In 1985, the U.S. government released between 20,000 and 30,000 photographs taken on the Navajo Reservation between the 1880s and mid-1900s. These included the Snow Collection, which were considered "priceless" because they documented times when the Navajo Nation was undergoing rapid change.

Snow died in March 1986 in New Mexico.

==Exhibitions==
In 2023 the Navajo Nation Museum received support from the Henry Luce Foundation to present an exhibition of his work. A solo show of his photographs were exhibited in 2024 at the Maxwell Museum of Anthropology.

==Collections==
His Kéyah tse Khoi' = Land of Cañons (1941) portfolio is held in the Arizona Archives. It documents the landscape, and arts and crafts of the Diné people of New Mexico and Arizona. A selection of his photographs, Milton "Jack" Snow: Black and White photos used in "A Political History of the Navajo Tribe, 1898-1970" are held in the New Mexico Archives at the University of New Mexico Center for Southwest Research & Special Collections / Robert W. Young Pictorial Collection (PICT).

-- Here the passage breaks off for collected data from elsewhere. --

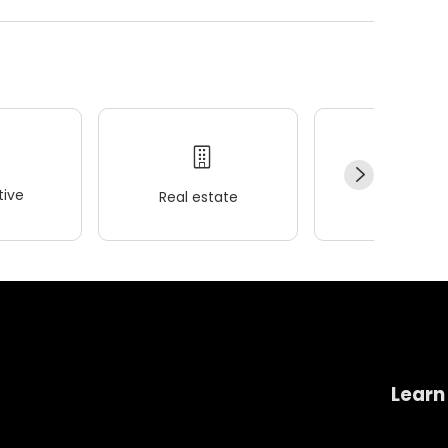
ive
Real estate
Wellness
Learn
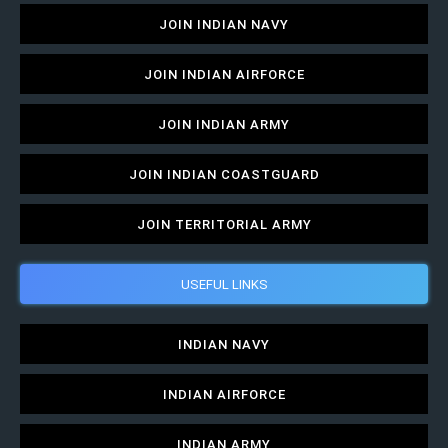
JOIN INDIAN NAVY
JOIN INDIAN AIRFORCE
JOIN INDIAN ARMY
JOIN INDIAN COASTGUARD
JOIN TERRITORIAL ARMY
USEFUL LINKS
INDIAN NAVY
INDIAN AIRFORCE
INDIAN ARMY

His work is held in the permanent collection of the Amon Carter Museum of American Art, the Navajo Nation Museum, the National Archives and Records Administration, the Special Collections and Archives of Northern Arizona University, and the Palace of the Governors photo archives.

The U.S. National Archives and Records Administration holds 219 of his images under the name Milton Snow, and some are held in the archive under his nickname, Jack Snow.